Probiotics and your gut

Probiotics and the microbiome

There's lots of buzz these days about the human "microbiome".  But what exactly is it anyway? The microbiome is a collection of all the different microorganisms, like bacteria and fungi that live inside and on the human body. The gut microbiome is specifically all the microorganisms living in the gastrointestinal tract. You can "supplement" your gut microbiome with probiotics.

How do probiotics actually work?

Probiotics deliver "good" bacteria and other organisms to the gut where they may influence your gut and overall health. There are a number of theories on how probiotics work and affect the gut in a positive way. Probiotics line the intestine wall and may help stop harmful bacteria and other bugs from reaching it. They may have antibiotic effects and stop the growth of other organisms. Probiotics are also believed to have positive effects on the immune system.

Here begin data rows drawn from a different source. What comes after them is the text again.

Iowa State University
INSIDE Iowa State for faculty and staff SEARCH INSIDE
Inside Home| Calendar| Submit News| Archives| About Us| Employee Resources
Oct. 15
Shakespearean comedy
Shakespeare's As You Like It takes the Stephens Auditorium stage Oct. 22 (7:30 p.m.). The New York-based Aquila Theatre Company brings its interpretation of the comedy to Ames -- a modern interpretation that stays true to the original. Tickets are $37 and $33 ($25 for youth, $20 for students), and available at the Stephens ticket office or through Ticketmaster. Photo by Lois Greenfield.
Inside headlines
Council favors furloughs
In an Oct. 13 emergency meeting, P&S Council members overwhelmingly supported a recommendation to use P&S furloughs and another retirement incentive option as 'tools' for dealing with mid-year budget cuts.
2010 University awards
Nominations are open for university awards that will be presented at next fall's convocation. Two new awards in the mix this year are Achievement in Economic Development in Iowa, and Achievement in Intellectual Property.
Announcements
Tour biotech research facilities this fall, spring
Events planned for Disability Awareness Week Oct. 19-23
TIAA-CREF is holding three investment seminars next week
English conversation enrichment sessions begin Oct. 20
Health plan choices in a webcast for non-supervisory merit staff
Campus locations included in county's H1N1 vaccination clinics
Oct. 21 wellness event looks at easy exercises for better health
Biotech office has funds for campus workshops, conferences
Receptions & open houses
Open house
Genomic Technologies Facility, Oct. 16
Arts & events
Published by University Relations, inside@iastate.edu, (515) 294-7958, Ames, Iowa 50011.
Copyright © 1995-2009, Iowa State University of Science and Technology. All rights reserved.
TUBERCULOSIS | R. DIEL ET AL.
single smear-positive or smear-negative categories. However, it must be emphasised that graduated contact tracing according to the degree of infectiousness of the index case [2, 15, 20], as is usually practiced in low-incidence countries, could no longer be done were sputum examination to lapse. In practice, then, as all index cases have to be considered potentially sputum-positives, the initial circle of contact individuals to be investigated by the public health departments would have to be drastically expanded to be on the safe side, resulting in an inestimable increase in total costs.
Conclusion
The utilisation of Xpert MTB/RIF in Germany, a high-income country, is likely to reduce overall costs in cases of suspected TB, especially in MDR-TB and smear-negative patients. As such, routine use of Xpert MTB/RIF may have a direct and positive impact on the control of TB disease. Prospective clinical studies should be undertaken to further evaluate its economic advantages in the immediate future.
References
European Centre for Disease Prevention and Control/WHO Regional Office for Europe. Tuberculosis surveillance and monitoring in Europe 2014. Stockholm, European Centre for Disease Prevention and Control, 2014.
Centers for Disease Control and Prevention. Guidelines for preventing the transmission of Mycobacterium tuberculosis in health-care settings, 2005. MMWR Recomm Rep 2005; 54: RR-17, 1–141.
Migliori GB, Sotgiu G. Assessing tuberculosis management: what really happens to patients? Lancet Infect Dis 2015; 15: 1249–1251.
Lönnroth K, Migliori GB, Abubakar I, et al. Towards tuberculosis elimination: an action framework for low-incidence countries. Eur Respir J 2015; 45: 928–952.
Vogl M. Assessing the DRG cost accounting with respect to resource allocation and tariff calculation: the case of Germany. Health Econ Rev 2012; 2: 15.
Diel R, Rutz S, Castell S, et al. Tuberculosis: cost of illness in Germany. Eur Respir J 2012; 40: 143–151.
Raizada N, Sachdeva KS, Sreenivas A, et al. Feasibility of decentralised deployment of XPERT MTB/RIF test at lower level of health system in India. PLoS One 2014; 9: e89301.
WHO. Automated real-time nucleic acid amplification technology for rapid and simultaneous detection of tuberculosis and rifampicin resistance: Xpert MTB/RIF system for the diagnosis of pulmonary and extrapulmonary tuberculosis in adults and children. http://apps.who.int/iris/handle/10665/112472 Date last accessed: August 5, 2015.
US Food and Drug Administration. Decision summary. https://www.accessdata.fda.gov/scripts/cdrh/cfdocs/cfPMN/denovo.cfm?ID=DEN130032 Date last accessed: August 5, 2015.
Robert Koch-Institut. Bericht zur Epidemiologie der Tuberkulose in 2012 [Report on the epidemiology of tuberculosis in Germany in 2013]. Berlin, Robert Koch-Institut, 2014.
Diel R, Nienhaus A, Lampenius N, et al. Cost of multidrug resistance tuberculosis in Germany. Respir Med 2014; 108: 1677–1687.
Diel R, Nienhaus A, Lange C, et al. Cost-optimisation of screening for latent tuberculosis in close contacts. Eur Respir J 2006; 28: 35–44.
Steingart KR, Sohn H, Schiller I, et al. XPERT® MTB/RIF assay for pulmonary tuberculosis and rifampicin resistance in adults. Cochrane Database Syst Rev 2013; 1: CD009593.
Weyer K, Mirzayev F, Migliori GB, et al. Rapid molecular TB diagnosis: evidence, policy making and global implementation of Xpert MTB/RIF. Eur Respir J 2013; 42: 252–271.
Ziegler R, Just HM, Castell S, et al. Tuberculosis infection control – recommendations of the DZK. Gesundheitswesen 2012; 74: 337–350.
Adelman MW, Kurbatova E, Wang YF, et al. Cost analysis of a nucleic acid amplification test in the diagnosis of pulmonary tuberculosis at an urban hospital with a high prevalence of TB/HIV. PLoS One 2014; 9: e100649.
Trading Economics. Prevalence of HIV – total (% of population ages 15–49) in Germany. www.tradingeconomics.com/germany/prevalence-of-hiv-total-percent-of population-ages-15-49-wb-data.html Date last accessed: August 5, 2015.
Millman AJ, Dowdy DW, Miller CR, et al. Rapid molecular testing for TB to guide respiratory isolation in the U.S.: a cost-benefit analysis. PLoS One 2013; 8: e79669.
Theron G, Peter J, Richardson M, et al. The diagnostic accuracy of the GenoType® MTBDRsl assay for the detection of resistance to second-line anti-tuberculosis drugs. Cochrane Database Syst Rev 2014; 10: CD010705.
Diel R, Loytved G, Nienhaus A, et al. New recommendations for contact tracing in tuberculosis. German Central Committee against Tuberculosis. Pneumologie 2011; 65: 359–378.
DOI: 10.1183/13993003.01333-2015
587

There are many options available

Probiotic supplements are available in many different forms. This includes capsules, powders, liquids and even lozenges. Not only are there different forms, but different products themselves can vary greatly in terms of the types of bacteria and yeasts, as well as the amount. Talk about too many choices! If you're confused, a great resource is your health care provider. They can help recommend a specific product for you.

Confused about the numbers?

Specific combinations and quantities of microorganisms have been studied in different health conditions to determine their health benefits. Probiotics are measured in colony forming units (CFU), which tells you the number of active organisms in each dose. Many probiotic supplements contain 1 to 10 billion CFU. Some even contain up to 50 billion CFU or more. But keep in mind that more is not necessarily better! This is because specific doses were used in the studies looking at the benefits of probiotics, and higher counts do not necessarily mean they work better.

Be storage savvy!

Since probiotics are made up of live bacteria, depending on how they are manufactured, some products may be more sensitive to heat and moisture. Some products need to be stored in the refrigerator, while others are fine at room temperature. Always check the label for storage recommendations. Probiotics often have shorter shelf lives since they are made up of live bacteria. Always check the expiry date on your bottle, and discard it if it has expired.

Are probiotics safe for everyone?

Probiotics are generally safe and well tolerated in people who are healthy. Occasionally probiotics may cause side effects such as gas, bloating or constipation. People with weakened immune systems or severe illnesses may be at risk of side effects, such as infections. Check with your health care provider first if you have any concerns.